FAMILY COURT MEDIATION: AN OVERVIEW
What is Family Court Mediation?
Family mediation is a decision-making process that occurs when questions arise from family conflicts such as separation or divorce. Both parties must sign an Agreement to Mediate, which ensures that the proceedings of the mediation as well as the documents involved (records, mediator fees, etc.) will be kept confidential (this is also done to prevent the mediator from being subpoenaed).
Issues discussed in family court mediation sessions often include:
- Pre-nuptial arrangements
- Custody of children
- Division of assets and debts
- Child support and alimony.
Do I Need a Family Law Lawyer for Mediation?
While it is not essential that you obtain a family law lawyer for mediation (lawyers are often not present for sessions unless specifically asked to attend by the mediator or a party involved in mediation), you should obtain a lawyer to review any agreements and to appear with you at court-mandated hearings.
What is the Mediation Process Like?
Both parties meet with a state-certified mediator for a series of conferences (usually multiple two-hour sessions) to address issues that will affect both parties after the separation or divorce.
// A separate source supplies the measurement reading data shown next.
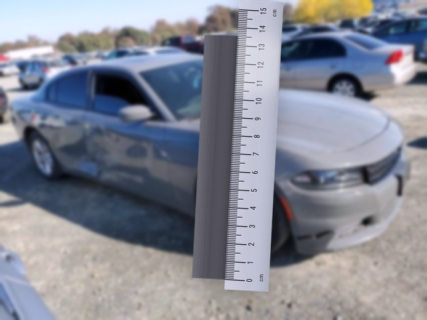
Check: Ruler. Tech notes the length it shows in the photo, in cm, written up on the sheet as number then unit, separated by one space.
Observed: 13.5 cm
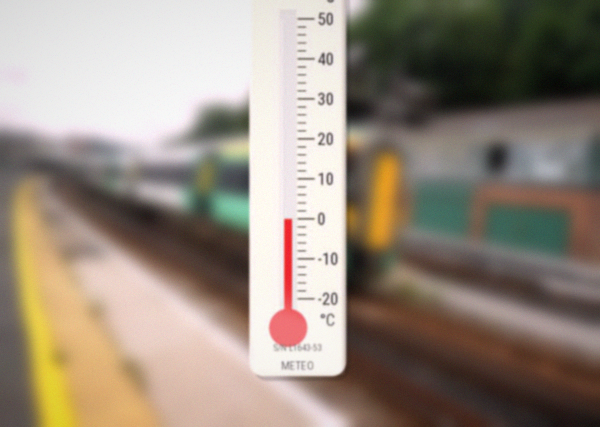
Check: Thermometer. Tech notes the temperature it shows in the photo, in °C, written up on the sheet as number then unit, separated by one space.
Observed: 0 °C
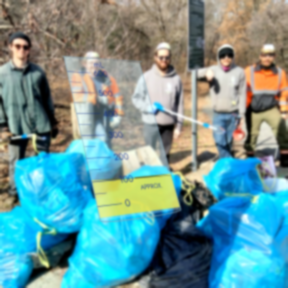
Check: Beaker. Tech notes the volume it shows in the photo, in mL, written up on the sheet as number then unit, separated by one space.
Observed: 100 mL
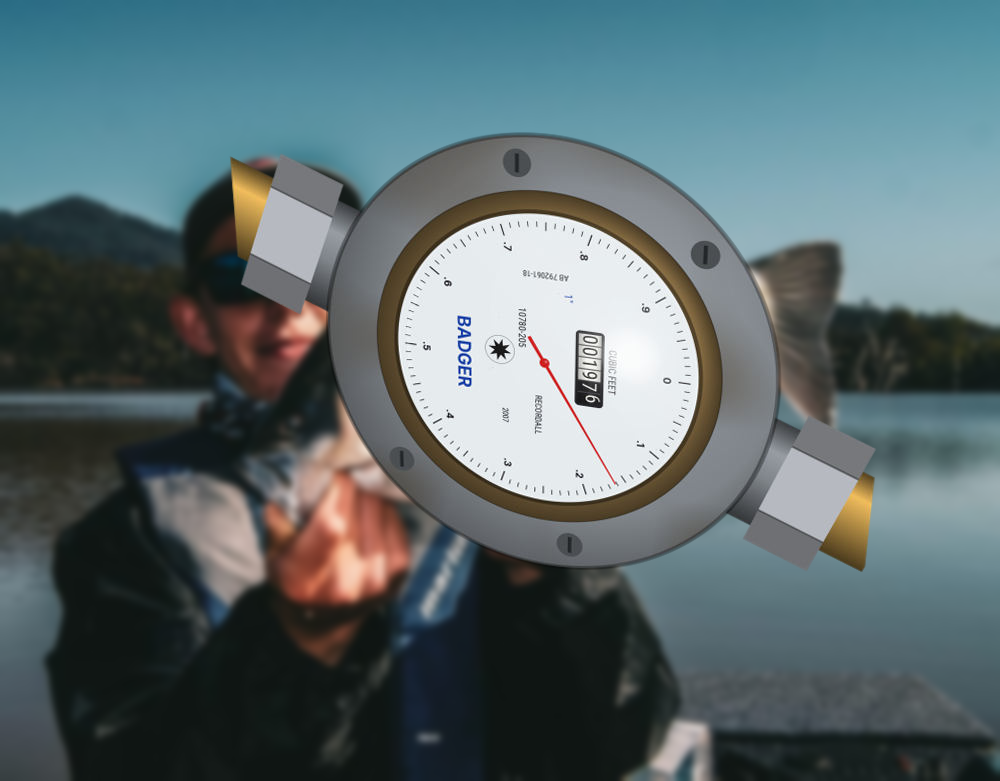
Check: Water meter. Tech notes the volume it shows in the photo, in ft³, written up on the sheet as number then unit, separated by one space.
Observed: 1976.16 ft³
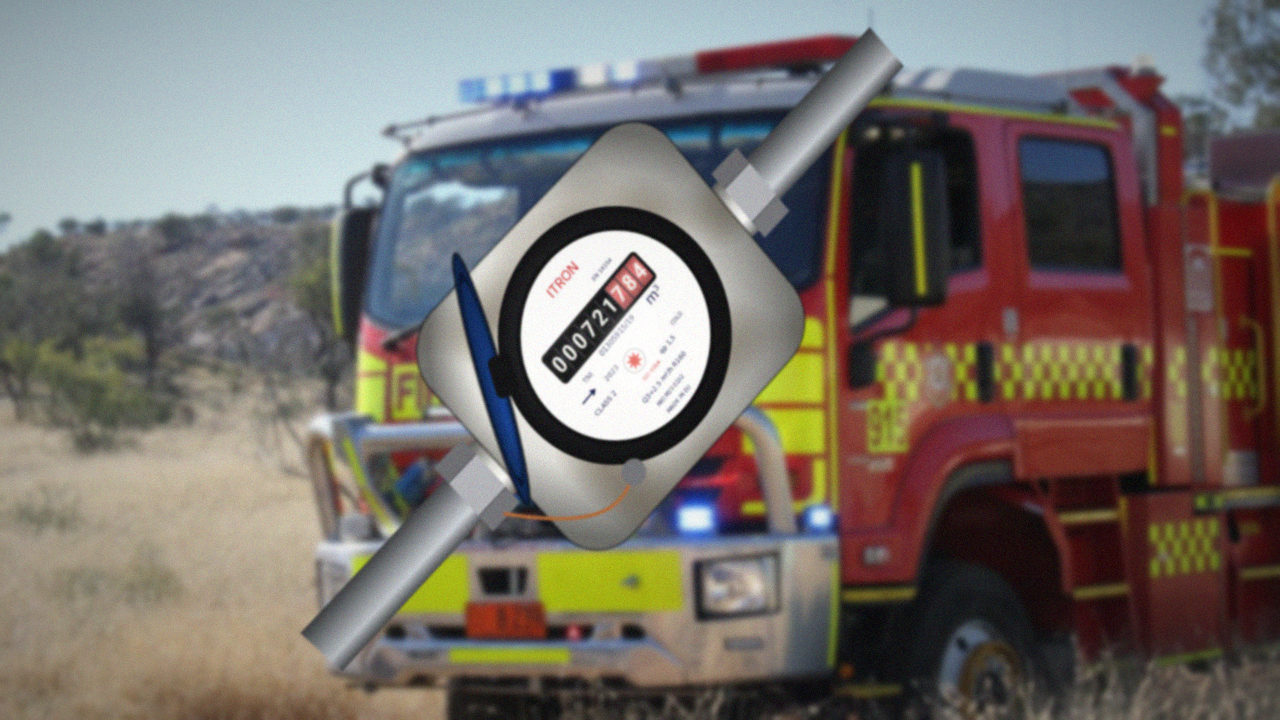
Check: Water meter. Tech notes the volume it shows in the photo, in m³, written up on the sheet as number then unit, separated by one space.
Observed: 721.784 m³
These issues include alimony, child custody, and the division of property. Mediators ask general questions designed to encourage discussion without placing blame on any one individual. While mediators strive to help clear up all issues and disputes, they may recommend that specific issues be addressed with professionals in that field (example: issue of property possession referred to an accountant to determine financial factors).
Mediation provides a healthy and safe atmosphere in which parties can address particularly personal issues in a private setting. Discussion between parties often leads to more positive feelings about the situation, which is especially important if children are involved in the discussion/mediation session. In fact, research suggests that settlements reached in mediation include more joint custody agreements.